Kurt said, 'Why dont you just change it to Sexually Assault Me?' I said, 'The problem is that it won't fit in the artwork as designed. It will be clumsy and take too long to modify.' So I asked him to come up with a four-letter word that wasn't a swear word, and we can substitute that. You can imagine some of the four-letter words he came up with to explain his position on it. Then he said, 'Ill tell you what, just call it 'Waif Me.'' I thought that was a brilliant substitute, specifically because in his view a waif wasn't gender-specific. That was the substitute made and how the release went out into the big chain stores."
Up till today, we've had two different versions of In Utero. One being the phenomenal and transformative rock album released in 1993. The band themselves were unassuming about the reception album with Kurt Cobain saying, "We're certain that we won't sell a quarter as much, and we're totally comfortable with that because we like this record so much." The album was later re-released shortly in 1994 again, with reedited artwork, and listed 'Rape Me' as 'Waif Me'. Unfortunately with timing of Kurt Cobain's death, this album went on in history to be labelled a pseudo suicide note/farewell message from a troubled young man. With Cobain known to be highly opinionated (he used the liner notes in 1992's rarities compilation Incesticide to call out jocks, racists and homophobes), this stigma lingered for a while.
Twenty years on, with the reissue of In Utero, it seems that it is the positive we take from it. We begin to remember Nirvana as a band who responded to incredible commercial and critical success while never losing their sense of purpose. A band who created music for themselves that also translated well to the masses. A band who tried to 'keep it real' despite the immense pressure. To many, Nirvana paved the way for many musicians and artists to be able to practice what they believed in.
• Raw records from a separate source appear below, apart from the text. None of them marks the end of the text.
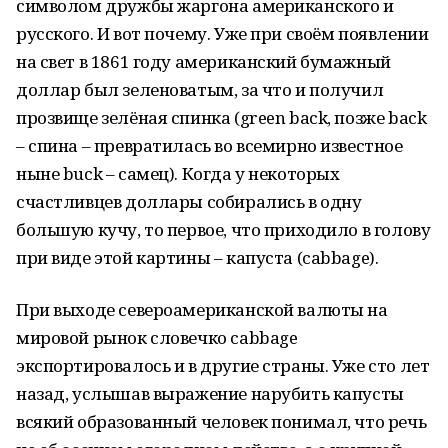
символом дружбы жаргона американского и
русского. И вот почему. Уже при своём появлении
на свет в 1861 году американский бумажный
доллар был зеленоватым, за что и получил
прозвище зелёная спинка (green back, позже back
– спина – превратилась во всемирно известное
ныне buck – самец). Когда у некоторых
счастливцев доллары собирались в одну
большую кучу, то первое, что приходило в голову
при виде этой картины – капуста (cabbage).
При выходе североамериканской валюты на
мировой рынок словечко cabbage
экспортировалось и в другие страны. Уже сто лет
назад, услышав выражение нарубить капусты
всякий образованный человек понимал, что речь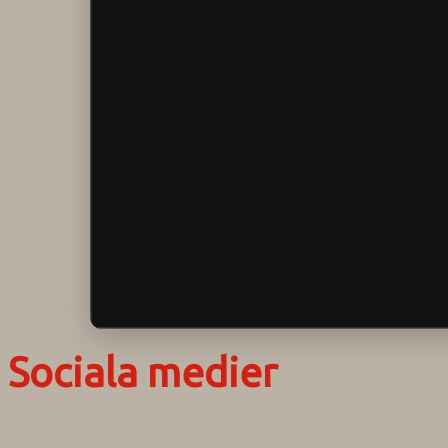
Sociala medier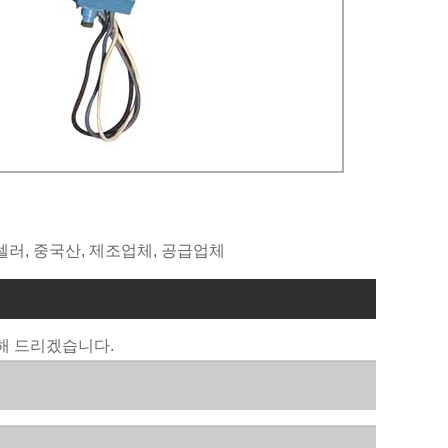
트 셀러, 중국산, 제조업체, 공급업체
해 드리겠습니다.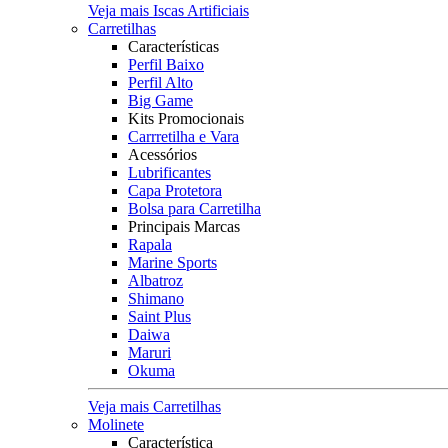
Veja mais Iscas Artificiais
Carretilhas
Características
Perfil Baixo
Perfil Alto
Big Game
Kits Promocionais
Carrretilha e Vara
Acessórios
Lubrificantes
Capa Protetora
Bolsa para Carretilha
Principais Marcas
Rapala
Marine Sports
Albatroz
Shimano
Saint Plus
Daiwa
Maruri
Okuma
Veja mais Carretilhas
Molinete
Característica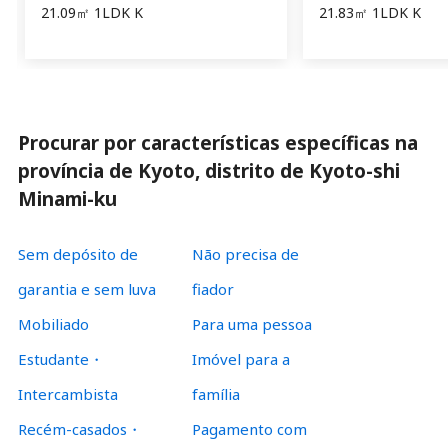
21.09㎡ 1LDK K
21.83㎡ 1LDK K
Procurar por características específicas na
província de Kyoto, distrito de Kyoto-shi
Minami-ku
Sem depósito de
Não precisa de
garantia e sem luva
fiador
Mobiliado
Para uma pessoa
Estudante・
Imóvel para a
Intercambista
família
Recém-casados・
Pagamento com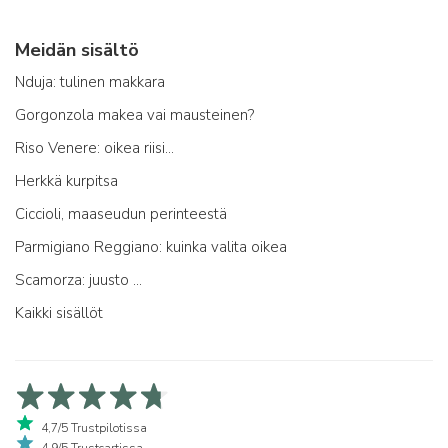
Meidän sisältö
Nduja: tulinen makkara
Gorgonzola makea vai mausteinen?
Riso Venere: oikea riisi...
Herkkä kurpitsa
Ciccioli, maaseudun perinteestä
Parmigiano Reggiano: kuinka valita oikea
Scamorza: juusto ...
Kaikki sisällöt
4,7/5 Trustpilotissa
4,9/5 Trustcartissa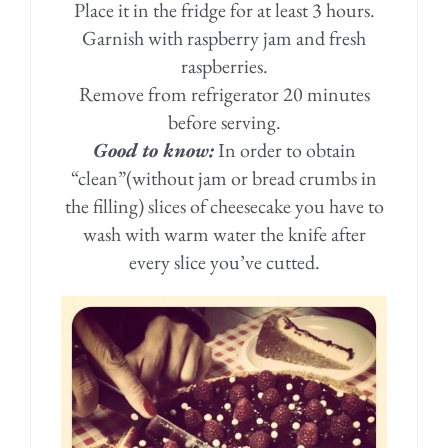
Place it in the fridge for at least 3 hours.
Garnish with raspberry jam and fresh
raspberries.
Remove from refrigerator 20 minutes
before serving.
Good to know:
In order to obtain
“clean”(without jam or bread crumbs in
the filling) slices of cheesecake you have to
wash with warm water the knife after
every slice you’ve cutted.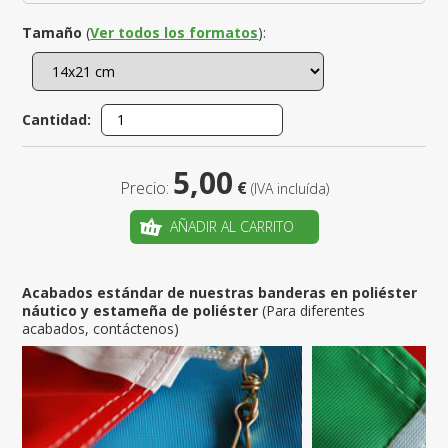
Tamaño
(
Ver todos los formatos
):
Cantidad:
5,00
Precio:
€
(IVA incluída)
AÑADIR AL CARRITO
Acabados estándar de nuestras banderas en poliéster
náutico y estameña de poliéster
(Para diferentes
acabados, contáctenos)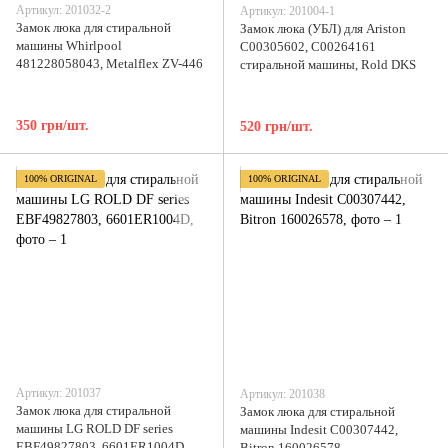
Артикул: 201032-2
Артикул: 201004-1
Замок люка для стиральной
Замок люка (УБЛ) для Ariston
машины Whirlpool
C00305602, C00264161
481228058043, Metalflex ZV-446
стиральной машины, Rold DKS
350 грн/шт.
520 грн/шт.
100% ORIGINAL
100% ORIGINAL
Артикул: 201037
Артикул: 201038
Замок люка для стиральной
Замок люка для стиральной
машины LG ROLD DF series
машины Indesit C00307442,
EBF49827803, 6601ER1004D
Bitron 160026578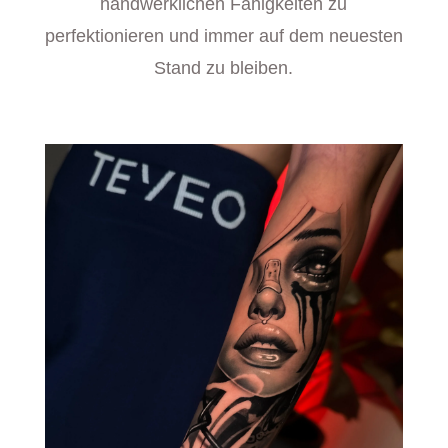
handwerklichen Fähigkeiten zu
perfektionieren und immer auf dem neuesten
Stand zu bleiben.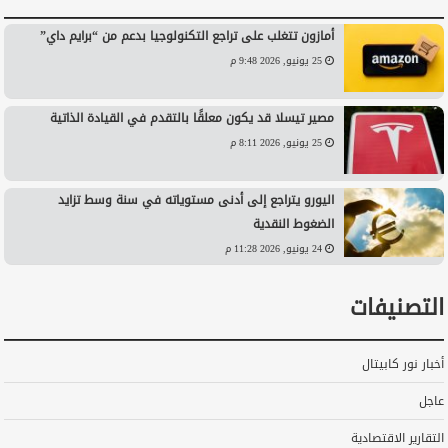
أمازون تتغلب على تراجع التكنولوجيا بدعم من “برايم داي”
25 يونيو, 2026 9:48 م
مصير تيسلا قد يكون معلقًا بالتقدم في القيادة الذاتية
25 يونيو, 2026 8:11 م
اليورو يتراجع إلى أدنى مستوياته في سنة وسط تزايد
الضغوط النقدية
24 يونيو, 2026 11:28 م
التصنيفات
أخبار نور كابيتال
عاجل
التقارير الاقتصادية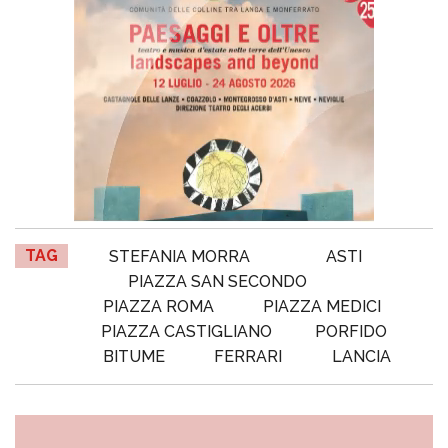
TAG
STEFANIA MORRA
ASTI
PIAZZA SAN SECONDO
PIAZZA ROMA
PIAZZA MEDICI
PIAZZA CASTIGLIANO
PORFIDO
BITUME
FERRARI
LANCIA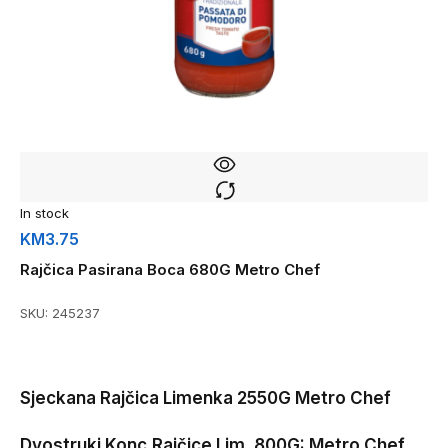
In stock
KM
3.75
Rajčica Pasirana Boca 680G Metro Chef
SKU:
245237
Sjeckana Rajčica Limenka 2550G Metro Chef
Dvostruki Konc.Rajčice Lim. 800G: Metro Chef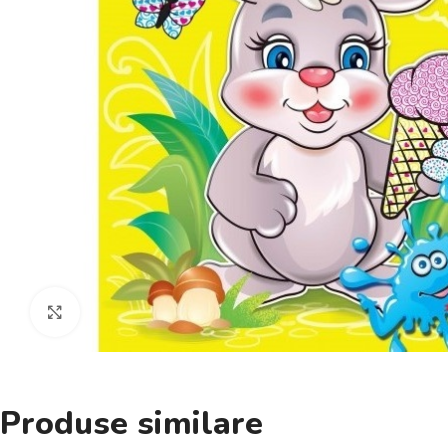
Click pentru a mări
Produse similare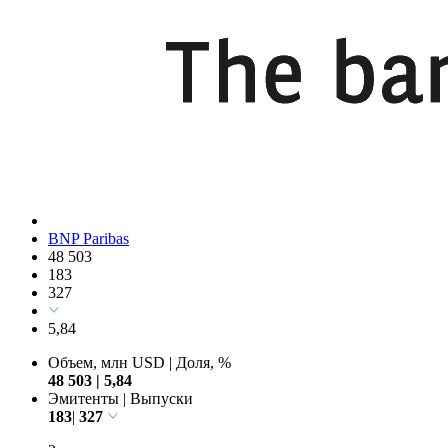
BNP Paribas
48 503
183
327
5,84
Объем, млн USD
|
Доля, %
48 503
|
5,84
Эмитенты
|
Выпуски
183
|
327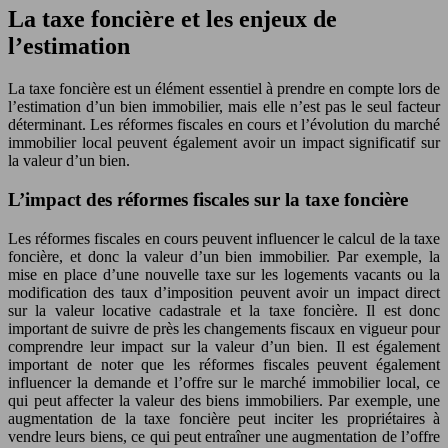
La taxe foncière et les enjeux de
l’estimation
La taxe foncière est un élément essentiel à prendre en compte lors de
l’estimation d’un bien immobilier, mais elle n’est pas le seul facteur
déterminant. Les réformes fiscales en cours et l’évolution du marché
immobilier local peuvent également avoir un impact significatif sur
la valeur d’un bien.
L’impact des réformes fiscales sur la taxe foncière
Les réformes fiscales en cours peuvent influencer le calcul de la taxe
foncière, et donc la valeur d’un bien immobilier. Par exemple, la
mise en place d’une nouvelle taxe sur les logements vacants ou la
modification des taux d’imposition peuvent avoir un impact direct
sur la valeur locative cadastrale et la taxe foncière. Il est donc
important de suivre de près les changements fiscaux en vigueur pour
comprendre leur impact sur la valeur d’un bien. Il est également
important de noter que les réformes fiscales peuvent également
influencer la demande et l’offre sur le marché immobilier local, ce
qui peut affecter la valeur des biens immobiliers. Par exemple, une
augmentation de la taxe foncière peut inciter les propriétaires à
vendre leurs biens, ce qui peut entraîner une augmentation de l’offre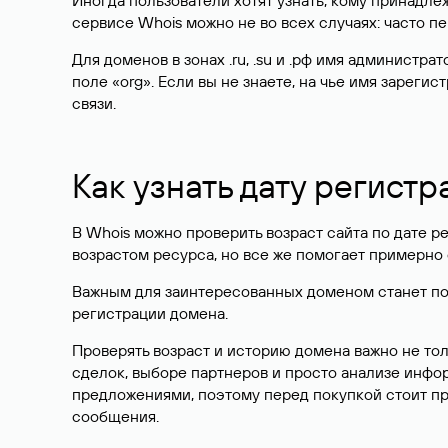
Иногда пользователи хотят узнать, кому принадле
сервисе Whois можно не во всех случаях: часто 
Для доменов в зонах .ru, .su и .рф имя администр
поле «org». Если вы не знаете, на чье имя зарег
связи.
Как узнать дату регистр
В Whois можно проверить возраст сайта по дате ре
возрастом ресурса, но все же помогает примерно 
Важным для заинтересованных доменом станет поле
регистрации домена.
Проверять возраст и историю домена важно не то
сделок, выборе партнеров и просто анализе инф
предложениями, поэтому перед покупкой стоит пр
сообщения.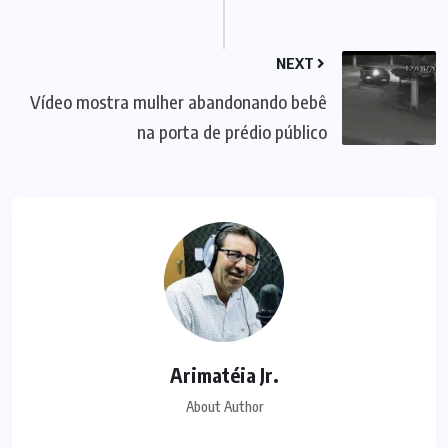
NEXT
Vídeo mostra mulher abandonando bebê
na porta de prédio público
Arimatéia Jr.
About Author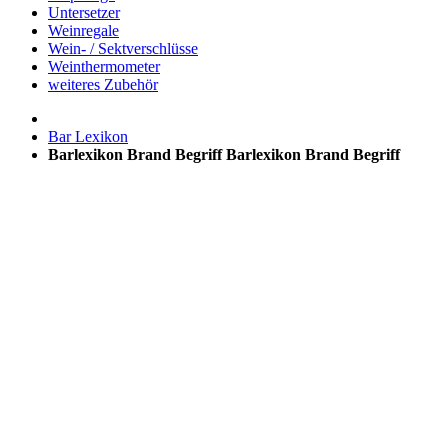
Untersetzer
Weinregale
Wein- / Sektverschlüsse
Weinthermometer
weiteres Zubehör
Bar Lexikon
Barlexikon Brand Begriff
Barlexikon Brand Begriff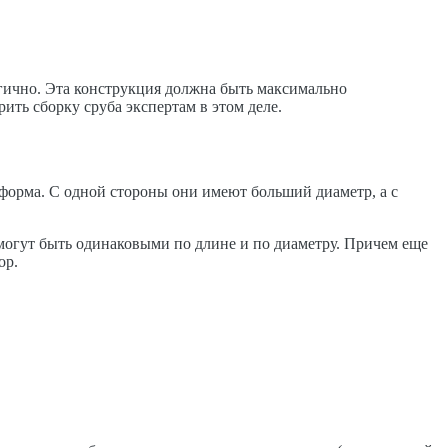
логично. Эта конструкция должна быть максимально
ть сборку сруба экспертам в этом деле.
 форма. С одной стороны они имеют больший диаметр, а с
могут быть одинаковыми по длине и по диаметру. Причем еще
ор.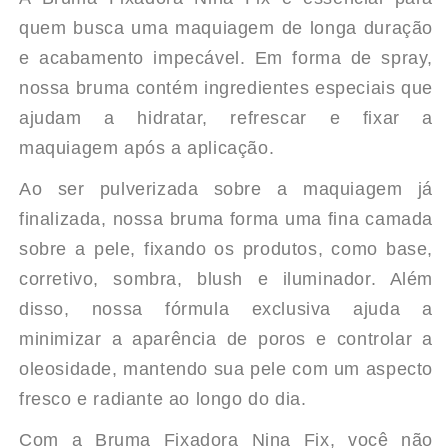
MAKEUP
MAKEUP
quem busca uma maquiagem de longa duração
e acabamento impecável. Em forma de spray,
nossa bruma contém ingredientes especiais que
ajudam a hidratar, refrescar e fixar a
maquiagem após a aplicação.
Ao ser pulverizada sobre a maquiagem já
finalizada, nossa bruma forma uma fina camada
sobre a pele, fixando os produtos, como base,
corretivo, sombra, blush e iluminador. Além
disso, nossa fórmula exclusiva ajuda a
minimizar a aparência de poros e controlar a
oleosidade, mantendo sua pele com um aspecto
fresco e radiante ao longo do dia.
Com a Bruma Fixadora Nina Fix, você não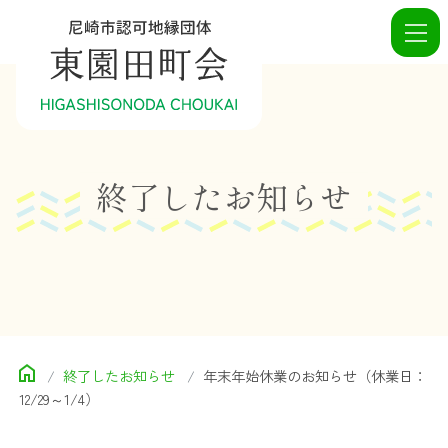
終了したお知らせ
終了したお知らせ
年末年始休業のお知らせ（休業日：
12/29～1/4）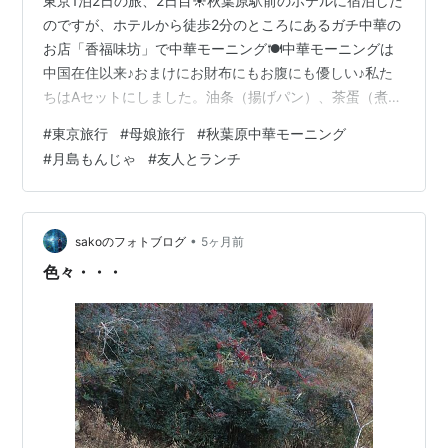
東京1泊2日の旅、2日目☀秋葉原駅前のホテルに宿泊した
のですが、ホテルから徒歩2分のところにあるガチ中華の
お店「香福味坊」で中華モーニング🍽中華モーニングは
中国在住以来♪おまけにお財布にもお腹にも優しい♪私た
ちはAセットにしました。油条（揚げパン）、茶蛋（煮
卵）に、おかわり自由のお粥、豆乳、小皿、ザーサイ
#
東京旅行
#
母娘旅行
#
秋葉原中華モーニング
（漬物）がついてきます。揚げパンを作ってるところが
#
月島もんじゃ
#
友人とランチ
見えて、中国のスーパーを思い出しました。スタッフは
全員が中国の方のようでしたが、お客さんの半分は日本
人で、常に満席近かったです。ホテルに戻りチェックア
ウトし荷物を預けたら、月島へ向かいました🚋月島駅で
•
sakoのフォトブログ
5ヶ月前
墨田区在住の友人母娘と合流～毎度東京でお世話…
色々・・・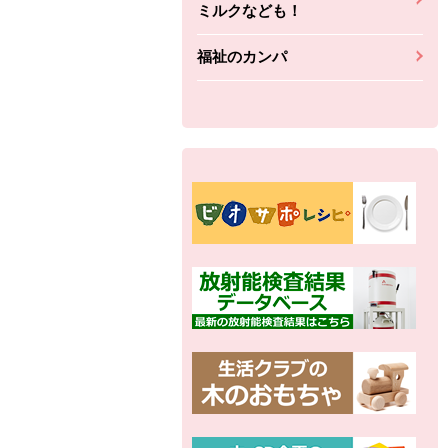
ミルクなども！
福祉のカンパ
別の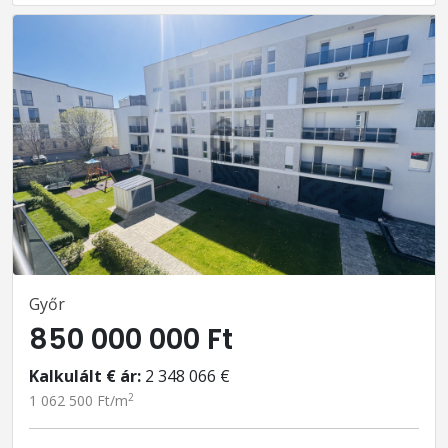
Győr
850 000 000 Ft
Kalkulált € ár:
2 348 066 €
2
1 062 500 Ft/m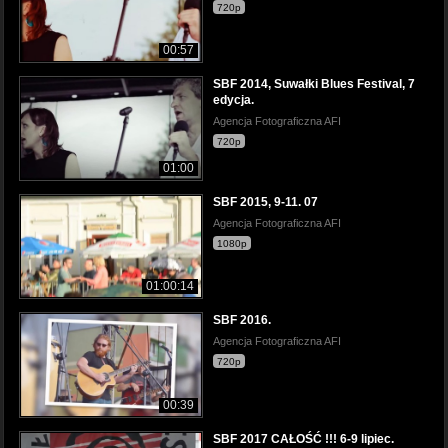
720p
00:57
SBF 2014, Suwałki Blues Festival, 7
edycja.
Agencja Fotograficzna AFI
720p
01:00
SBF 2015, 9-11. 07
Agencja Fotograficzna AFI
1080p
01:00:14
SBF 2016.
Agencja Fotograficzna AFI
720p
00:39
SBF 2017 CAŁOŚĆ !!! 6-9 lipiec.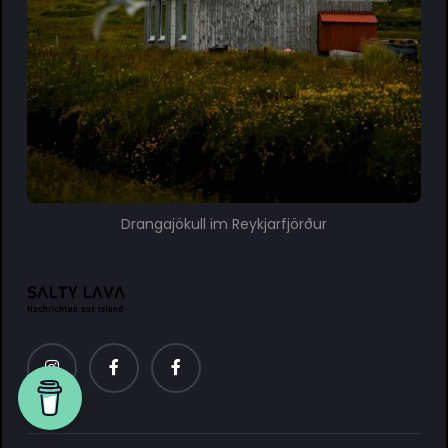
Drangajökull im Reykjarfjörður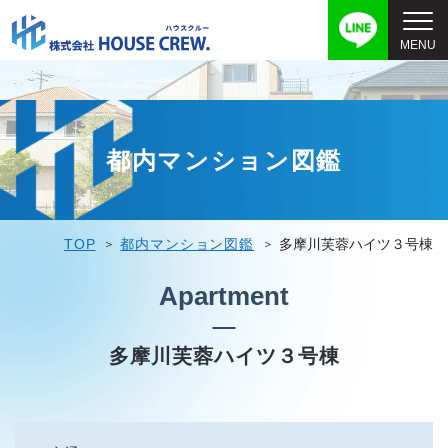
都内マンション図鑑
TOP
都内マンション図鑑
多摩川芙蓉ハイツ３号棟
Apartment
多摩川芙蓉ハイツ３号棟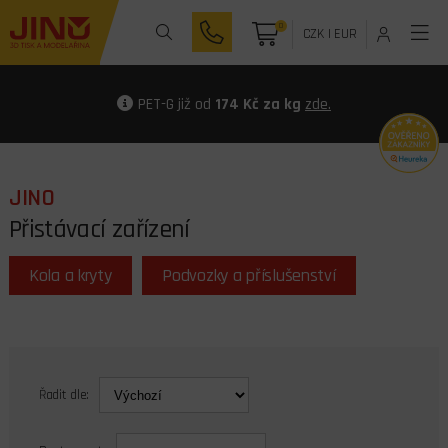
0
CZK
|
EUR
PET-G již od
174 Kč za kg
zde.
JINO
Přistávací zařízení
Kola a kryty
Podvozky a příslušenství
Řadit dle: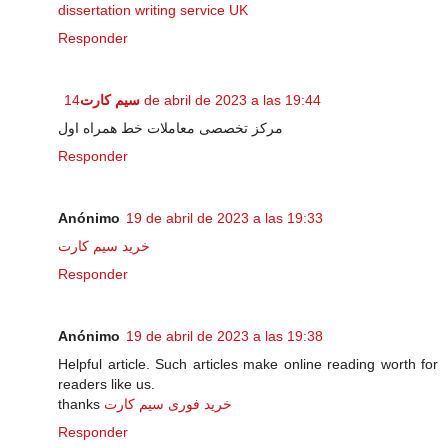
dissertation writing service UK
Responder
سیم کارت
14 de abril de 2023 a las 19:44
مرکز تخصصی معاملات خط همراه اول
Responder
Anónimo
19 de abril de 2023 a las 19:33
خرید سیم کارت
Responder
Anónimo
19 de abril de 2023 a las 19:38
Helpful article. Such articles make online reading worth for
readers like us.
thanks
خرید فوری سیم کارت
Responder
The 20th anniversary reissue of In Utero - being the third version of the album you will ever listen to - includes a remastered version of the original mix, B-sides, a handful of demos and a cheeky but moving liner-note essay by Bob Goldthwait who had toured with the band. For an album that had so long lived with a glooming stigma, this reissue is a stark contradiction. We begin to hear and appreciate the cello lines in the chorus of 'Serve The Servants', the vocal harmonies in 'Dumb' and begin to realise that Cobain had smart pop sensibilities, the headbanger that is 'Scentless Apprentice' that had one of Dave Grohl's favourite lines: You can't fire me because I quit, and the restrained verses in 'Heart-Shaped Box', and of course the album highlight 'All Apologies'. Years on, In Utero is still an visceral and empowering album about feeling alive. Nirvana taught us and the next generation of musicians to focus more on the music not the hype. "All in all is all we are."